2011年2月8日 星期二

Treasury Report Steps Up Yuan Criticism

WASHINGTON—The U.S. Treasury refrained from labeling China a currency manipulator but took a tougher line than in past years, saying the yuan is "substantially undervalued," warning "progress thus far is insufficient and that more rapid progress is needed.''

The Treasury's much-awaited report on China's currency reform steps up the rhetorical heat from the last update in July, which merely called the yuan "undervalued" instead of "substantially undervalued."

The Treasury is required to review twice a year whether China and other nations are manipulating their currencies. Such a declaration against China could have major ramifications for the international financial system as it could set off a trade war between the U.S. and its largest trading partner. The U.S. so far has stopped short of calling China a currency manipulator, and instead has used speeches and diplomacy to pressure the country to free its grip on the currency's value.

Chinese President Hu Jintao, during his Washington visit last month, said China was committed to exchange-rate reform. Since China announced last June that it would restart a program to make its currency more flexible, the yuan has appreciated around 3.7% against the dollar.

The report is likely to disappoint many U.S. lawmakers. With U.S. manufacturers complaining their products are being outsold by Chinese goods made at a cheaper cost, helped by an exchange rate they say is kept unfairly low, lawmakers wanted Treasury to name Beijing a currency manipulator and are threatening to pass punitive legislation. The Obama administration held up publishing the report until after Mr. Hu's visit. Legislators had called for the administration to press Mr. Hu on the exchange rate.

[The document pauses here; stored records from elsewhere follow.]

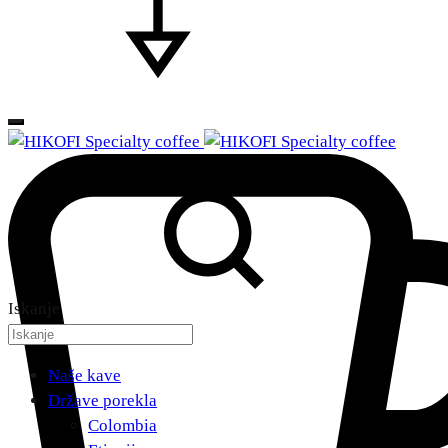
Iskanje
Naše kave
Države porekla
Colombia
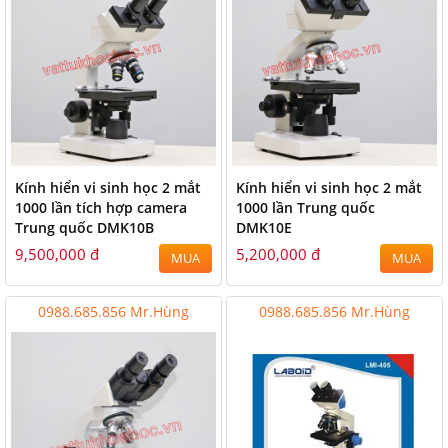
Kính hiển vi sinh học 2 mắt
Kính hiển vi sinh học 2 mắt
1000 lần tích hợp camera
1000 lần Trung quốc
Trung quốc DMK10B
DMK10E
9,500,000 đ
5,200,000 đ
MUA
MUA
0988.685.856 Mr.Hùng
0988.685.856 Mr.Hùng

"It's as plain as the nose on your face that China manipulates its currency. It's just as plain that the only way to address this problem is for Congress to act," said Sen. Charles Schumer, (D., N.Y.), a lead critic of China's exchange rate policy, on Friday. Senate Finance Committee Chairman Max Baucus (D., Mont.) also criticized the administration for not labeling Beijing a currency manipulator. "China has been given a free pass on its currency practices for far too long," he said, adding that Congress needed to hold its largest trading partner to account.

Pressures on China's economy may help to drive that change. "It is in China's interest to allow the nominal exchange rate to appreciate more rapidly, both against the dollar and against the currencies of its other major trading partners," the Treasury said. Without greater flexibility, Beijing risks fueling excessively rapid growth of credit, and creating upward pressure on property and equity prices, which could threaten growth, it said.

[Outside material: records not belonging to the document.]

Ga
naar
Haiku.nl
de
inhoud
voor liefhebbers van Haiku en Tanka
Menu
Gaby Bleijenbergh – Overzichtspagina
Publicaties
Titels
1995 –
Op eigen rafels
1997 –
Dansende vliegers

Including inflation, the Treasury estimates the yuan's move is equivalent to an annual rate of 10% a year. China has also started relaxing restraints on the use of the yuan. The Treasury said these reforms will over time "contribute to a more market-determined exchange rate."

The undervalued yuan is also harming other emerging-nation economies, which could help the U.S. in its negotiations at the Group of 20 nations conference later this month. Countries such as Brazil, which have more open exchange rate policies, are dealing with a surge in investment that threatens to overheat their economies, the Treasury said, leading in some cases to over-valued exchange rates.

Despite the often-fierce rhetoric, no key lawmaker has introduced a bill trying to punish China for how it manages the yuan since Republicans took over the house. Big U.S. companies have warned against sparking a trade war with China, saying it would be more productive to protect their interests in other areas, such as defending intellectual property rights.

Eswar Prasad, a Cornell University economist and former China expert at the International Monetary Fund, said the Treasury's approach is constructive and avoids bringing "things to a boil." The report, "takes a carefully calibrated approach to Chinese currency policy, conveying a clear message on the need for more currency flexibility but without using language that would damage relations with China," Mr. Prasad said

The Treasury said it would continue to closely monitor yuan appreciation.

The report studied ten countries' exchange rate policies that account for over three quarters of U.S. trade.

—Luca Di Leo contributed to this article.